The pressure canners are easy to use if you read the instructions and don't get creative, nor leave the pot alone while it cooks. If something needs 90 minutes cooking time, you must stay there for 90 minutes.
Problem with substituting a pressure cooker for a canner is that the cooker has no specific pressure it cooks at, which is very important for keeping food safe, nor can you do quantities in it. Not knowing the right pressure is like not knowing if you have fuel in your car for a long trip. Guesswork doesn't cut it when it comes to food safety. The proper amount and time of pressure will kill anything in the bottles.
The canners have either dial gauges you read and keep the heat steady at for pounds of pressure, or, you set a special weight on the unit and it will self control, eg 10 lbs, 5 lbs, etc and you clock all of these depending on what you're making. The higher the pH level, the longer it needs to cook. eg a quart of meat will need 90 minutes at 10 lbs pressure if you're under 1,000 ft altitude, 11 lbs above 1,000 ft. These are clearly outlined in instruction books that come with the canners.

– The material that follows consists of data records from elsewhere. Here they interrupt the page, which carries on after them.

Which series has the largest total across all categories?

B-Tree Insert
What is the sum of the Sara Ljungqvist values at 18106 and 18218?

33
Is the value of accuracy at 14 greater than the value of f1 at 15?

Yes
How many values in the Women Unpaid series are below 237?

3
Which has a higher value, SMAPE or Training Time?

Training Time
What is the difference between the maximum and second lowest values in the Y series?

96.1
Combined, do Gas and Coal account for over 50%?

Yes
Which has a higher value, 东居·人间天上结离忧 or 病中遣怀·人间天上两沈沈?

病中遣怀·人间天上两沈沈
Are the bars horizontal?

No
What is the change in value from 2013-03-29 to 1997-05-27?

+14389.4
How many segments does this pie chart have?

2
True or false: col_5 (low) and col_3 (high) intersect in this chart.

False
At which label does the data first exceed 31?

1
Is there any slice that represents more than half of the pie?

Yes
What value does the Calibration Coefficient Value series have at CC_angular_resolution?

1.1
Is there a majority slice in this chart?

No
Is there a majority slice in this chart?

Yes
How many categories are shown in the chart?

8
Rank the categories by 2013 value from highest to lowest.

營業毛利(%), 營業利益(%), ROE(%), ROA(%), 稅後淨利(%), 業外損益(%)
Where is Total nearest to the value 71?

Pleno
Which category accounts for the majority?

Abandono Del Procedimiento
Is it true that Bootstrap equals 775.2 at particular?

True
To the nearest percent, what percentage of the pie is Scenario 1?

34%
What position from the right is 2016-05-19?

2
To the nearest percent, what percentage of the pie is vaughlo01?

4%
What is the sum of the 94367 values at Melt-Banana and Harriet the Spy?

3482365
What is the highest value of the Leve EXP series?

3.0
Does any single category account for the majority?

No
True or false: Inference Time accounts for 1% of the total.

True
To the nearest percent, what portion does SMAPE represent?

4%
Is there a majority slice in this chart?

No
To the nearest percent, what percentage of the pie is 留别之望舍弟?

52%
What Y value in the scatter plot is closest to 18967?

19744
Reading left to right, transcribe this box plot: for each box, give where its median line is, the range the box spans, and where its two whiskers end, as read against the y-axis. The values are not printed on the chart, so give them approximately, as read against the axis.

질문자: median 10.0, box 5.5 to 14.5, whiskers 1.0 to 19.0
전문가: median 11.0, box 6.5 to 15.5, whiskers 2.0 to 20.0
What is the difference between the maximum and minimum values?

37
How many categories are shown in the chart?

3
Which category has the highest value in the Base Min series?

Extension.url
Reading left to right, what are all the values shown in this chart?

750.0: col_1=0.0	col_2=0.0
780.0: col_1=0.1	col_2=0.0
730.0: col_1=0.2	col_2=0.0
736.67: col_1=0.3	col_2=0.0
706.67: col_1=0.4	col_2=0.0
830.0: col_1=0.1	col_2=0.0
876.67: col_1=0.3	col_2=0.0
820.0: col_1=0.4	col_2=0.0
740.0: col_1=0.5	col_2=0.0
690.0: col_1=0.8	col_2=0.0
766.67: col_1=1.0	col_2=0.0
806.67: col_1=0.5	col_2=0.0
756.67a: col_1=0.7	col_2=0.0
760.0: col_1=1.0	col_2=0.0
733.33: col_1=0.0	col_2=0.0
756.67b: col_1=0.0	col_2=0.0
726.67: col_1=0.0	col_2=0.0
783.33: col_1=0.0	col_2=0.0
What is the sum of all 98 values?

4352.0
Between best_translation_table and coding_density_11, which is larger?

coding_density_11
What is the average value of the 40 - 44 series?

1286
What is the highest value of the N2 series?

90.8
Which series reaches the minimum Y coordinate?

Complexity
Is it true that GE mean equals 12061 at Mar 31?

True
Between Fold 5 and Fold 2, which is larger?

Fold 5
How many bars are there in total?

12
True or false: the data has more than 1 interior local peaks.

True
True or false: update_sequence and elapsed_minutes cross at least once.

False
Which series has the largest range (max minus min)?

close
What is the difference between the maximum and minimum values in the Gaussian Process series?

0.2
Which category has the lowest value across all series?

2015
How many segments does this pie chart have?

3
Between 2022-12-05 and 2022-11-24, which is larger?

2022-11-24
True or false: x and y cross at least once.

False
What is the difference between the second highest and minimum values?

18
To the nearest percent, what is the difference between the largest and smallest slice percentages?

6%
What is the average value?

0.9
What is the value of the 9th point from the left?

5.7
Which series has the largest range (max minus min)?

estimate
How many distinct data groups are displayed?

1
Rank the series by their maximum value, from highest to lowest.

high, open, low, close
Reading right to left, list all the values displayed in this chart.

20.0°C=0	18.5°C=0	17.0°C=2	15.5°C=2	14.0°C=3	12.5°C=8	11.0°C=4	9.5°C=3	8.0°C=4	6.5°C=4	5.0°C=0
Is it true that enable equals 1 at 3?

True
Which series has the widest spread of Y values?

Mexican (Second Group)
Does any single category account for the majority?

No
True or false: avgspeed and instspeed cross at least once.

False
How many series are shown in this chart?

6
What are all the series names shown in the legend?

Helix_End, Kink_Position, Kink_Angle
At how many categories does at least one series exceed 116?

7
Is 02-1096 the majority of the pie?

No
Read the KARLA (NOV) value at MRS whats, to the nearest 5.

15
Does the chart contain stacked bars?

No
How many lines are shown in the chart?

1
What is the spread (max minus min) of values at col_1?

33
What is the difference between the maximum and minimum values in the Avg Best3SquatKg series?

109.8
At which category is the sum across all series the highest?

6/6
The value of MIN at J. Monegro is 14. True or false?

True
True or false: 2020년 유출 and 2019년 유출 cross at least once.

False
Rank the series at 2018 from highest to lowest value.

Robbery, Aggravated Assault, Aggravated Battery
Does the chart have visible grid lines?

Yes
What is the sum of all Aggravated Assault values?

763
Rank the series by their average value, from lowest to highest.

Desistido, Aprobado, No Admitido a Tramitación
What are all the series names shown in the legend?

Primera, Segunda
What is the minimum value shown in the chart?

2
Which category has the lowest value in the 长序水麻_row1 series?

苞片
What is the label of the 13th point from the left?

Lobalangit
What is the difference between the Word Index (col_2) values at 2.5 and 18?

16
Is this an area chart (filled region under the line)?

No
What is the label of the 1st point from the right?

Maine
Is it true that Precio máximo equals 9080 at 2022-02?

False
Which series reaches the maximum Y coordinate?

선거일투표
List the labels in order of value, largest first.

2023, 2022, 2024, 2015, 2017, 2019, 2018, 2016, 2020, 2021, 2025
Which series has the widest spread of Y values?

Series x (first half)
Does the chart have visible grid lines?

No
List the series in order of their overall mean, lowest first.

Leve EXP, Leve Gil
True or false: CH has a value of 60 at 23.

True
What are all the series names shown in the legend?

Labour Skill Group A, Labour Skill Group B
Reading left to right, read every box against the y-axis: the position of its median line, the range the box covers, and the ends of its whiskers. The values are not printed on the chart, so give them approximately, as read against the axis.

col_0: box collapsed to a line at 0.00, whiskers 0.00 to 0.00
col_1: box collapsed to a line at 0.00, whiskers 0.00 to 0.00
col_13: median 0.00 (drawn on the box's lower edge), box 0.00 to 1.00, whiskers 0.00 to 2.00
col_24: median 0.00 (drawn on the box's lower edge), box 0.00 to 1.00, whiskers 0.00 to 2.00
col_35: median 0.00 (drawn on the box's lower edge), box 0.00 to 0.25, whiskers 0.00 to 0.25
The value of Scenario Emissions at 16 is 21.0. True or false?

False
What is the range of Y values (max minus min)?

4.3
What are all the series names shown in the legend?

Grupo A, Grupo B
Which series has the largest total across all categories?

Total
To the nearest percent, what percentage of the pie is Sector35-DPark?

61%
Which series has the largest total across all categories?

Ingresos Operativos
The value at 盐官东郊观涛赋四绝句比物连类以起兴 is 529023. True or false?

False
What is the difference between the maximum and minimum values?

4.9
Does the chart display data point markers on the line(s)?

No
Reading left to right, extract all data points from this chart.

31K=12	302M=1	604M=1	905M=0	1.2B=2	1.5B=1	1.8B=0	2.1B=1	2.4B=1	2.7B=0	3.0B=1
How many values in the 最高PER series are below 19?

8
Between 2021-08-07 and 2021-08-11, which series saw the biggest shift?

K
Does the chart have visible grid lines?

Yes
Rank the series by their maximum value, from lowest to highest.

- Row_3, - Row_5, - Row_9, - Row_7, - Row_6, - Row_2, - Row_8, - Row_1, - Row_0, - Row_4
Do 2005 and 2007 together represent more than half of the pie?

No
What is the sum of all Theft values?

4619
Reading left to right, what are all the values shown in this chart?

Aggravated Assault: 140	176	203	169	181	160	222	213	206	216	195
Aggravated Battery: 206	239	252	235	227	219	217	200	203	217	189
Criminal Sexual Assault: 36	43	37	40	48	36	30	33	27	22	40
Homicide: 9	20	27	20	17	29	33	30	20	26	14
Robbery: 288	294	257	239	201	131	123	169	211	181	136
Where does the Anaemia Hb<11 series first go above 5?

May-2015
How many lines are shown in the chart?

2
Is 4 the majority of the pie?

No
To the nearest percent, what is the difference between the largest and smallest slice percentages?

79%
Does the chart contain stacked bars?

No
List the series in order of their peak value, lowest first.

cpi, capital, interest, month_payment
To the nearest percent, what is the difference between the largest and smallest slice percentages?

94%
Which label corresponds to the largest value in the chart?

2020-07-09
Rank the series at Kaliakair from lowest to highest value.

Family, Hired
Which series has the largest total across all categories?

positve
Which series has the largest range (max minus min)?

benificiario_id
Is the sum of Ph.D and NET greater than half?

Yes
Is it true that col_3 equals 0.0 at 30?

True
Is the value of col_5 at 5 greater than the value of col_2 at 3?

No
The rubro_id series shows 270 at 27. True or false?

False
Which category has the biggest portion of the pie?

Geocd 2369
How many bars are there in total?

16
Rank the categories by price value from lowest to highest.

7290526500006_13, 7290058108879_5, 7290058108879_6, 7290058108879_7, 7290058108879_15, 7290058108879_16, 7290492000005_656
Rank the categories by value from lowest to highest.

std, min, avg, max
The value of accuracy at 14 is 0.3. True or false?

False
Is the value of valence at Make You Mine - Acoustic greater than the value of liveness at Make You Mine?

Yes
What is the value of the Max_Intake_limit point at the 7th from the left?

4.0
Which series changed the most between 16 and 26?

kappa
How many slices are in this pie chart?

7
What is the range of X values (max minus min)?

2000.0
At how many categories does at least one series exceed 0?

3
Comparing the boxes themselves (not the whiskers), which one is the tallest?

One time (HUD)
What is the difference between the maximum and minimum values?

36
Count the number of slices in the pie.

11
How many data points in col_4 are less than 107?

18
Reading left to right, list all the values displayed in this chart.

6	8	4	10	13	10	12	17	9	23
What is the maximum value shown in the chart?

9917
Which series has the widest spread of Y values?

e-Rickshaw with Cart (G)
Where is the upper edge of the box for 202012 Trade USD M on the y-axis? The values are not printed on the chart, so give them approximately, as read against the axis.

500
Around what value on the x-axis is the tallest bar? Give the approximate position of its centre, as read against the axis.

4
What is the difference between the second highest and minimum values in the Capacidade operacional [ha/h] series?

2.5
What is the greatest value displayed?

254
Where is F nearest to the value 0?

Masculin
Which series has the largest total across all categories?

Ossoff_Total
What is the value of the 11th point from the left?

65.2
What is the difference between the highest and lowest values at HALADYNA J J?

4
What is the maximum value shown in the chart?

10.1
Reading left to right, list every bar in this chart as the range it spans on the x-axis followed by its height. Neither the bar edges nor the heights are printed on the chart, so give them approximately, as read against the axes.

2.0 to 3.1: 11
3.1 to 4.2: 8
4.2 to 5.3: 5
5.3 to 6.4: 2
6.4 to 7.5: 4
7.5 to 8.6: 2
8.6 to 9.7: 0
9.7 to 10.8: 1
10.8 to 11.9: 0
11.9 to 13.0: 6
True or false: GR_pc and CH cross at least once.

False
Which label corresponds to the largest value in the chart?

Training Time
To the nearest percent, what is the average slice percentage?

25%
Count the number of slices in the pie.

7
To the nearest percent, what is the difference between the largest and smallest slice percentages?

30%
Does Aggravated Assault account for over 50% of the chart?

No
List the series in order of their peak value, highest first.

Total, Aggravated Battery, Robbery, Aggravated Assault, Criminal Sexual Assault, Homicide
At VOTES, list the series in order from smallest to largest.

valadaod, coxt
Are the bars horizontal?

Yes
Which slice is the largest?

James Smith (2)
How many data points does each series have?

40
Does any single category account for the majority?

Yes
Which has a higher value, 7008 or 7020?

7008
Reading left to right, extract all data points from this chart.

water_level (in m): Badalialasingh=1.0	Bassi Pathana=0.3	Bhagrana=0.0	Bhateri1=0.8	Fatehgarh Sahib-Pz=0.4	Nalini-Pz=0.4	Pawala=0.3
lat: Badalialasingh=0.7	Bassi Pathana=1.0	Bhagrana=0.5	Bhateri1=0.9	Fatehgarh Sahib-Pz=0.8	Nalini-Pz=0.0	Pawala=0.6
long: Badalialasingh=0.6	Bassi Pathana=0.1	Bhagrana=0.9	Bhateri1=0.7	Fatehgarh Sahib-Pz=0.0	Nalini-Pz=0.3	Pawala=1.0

I never bother pressure canning marmalades, etc as they already have enough sugar and acidity to keep them safe and can be safely water bathed for around 15 minutes (provided the contents are already very hot). Some folk don't bother water bathing jams and such, but I always do for the safety factor. I make a LOT and can't count on eating it up within a year, nor two. I've had jams 7 years old that still taste like the day I made them.
Mostly, I pressure can all my tomato sauces because of digestive sensitivities. Water bathing and freezing just don't work for me, but pressure canning does and I can safely eat all tomato products I pressure can. I now do meat and butter in the pressure canner to save freezer space. They're very easy and safe to do. Check youtube for videos on them.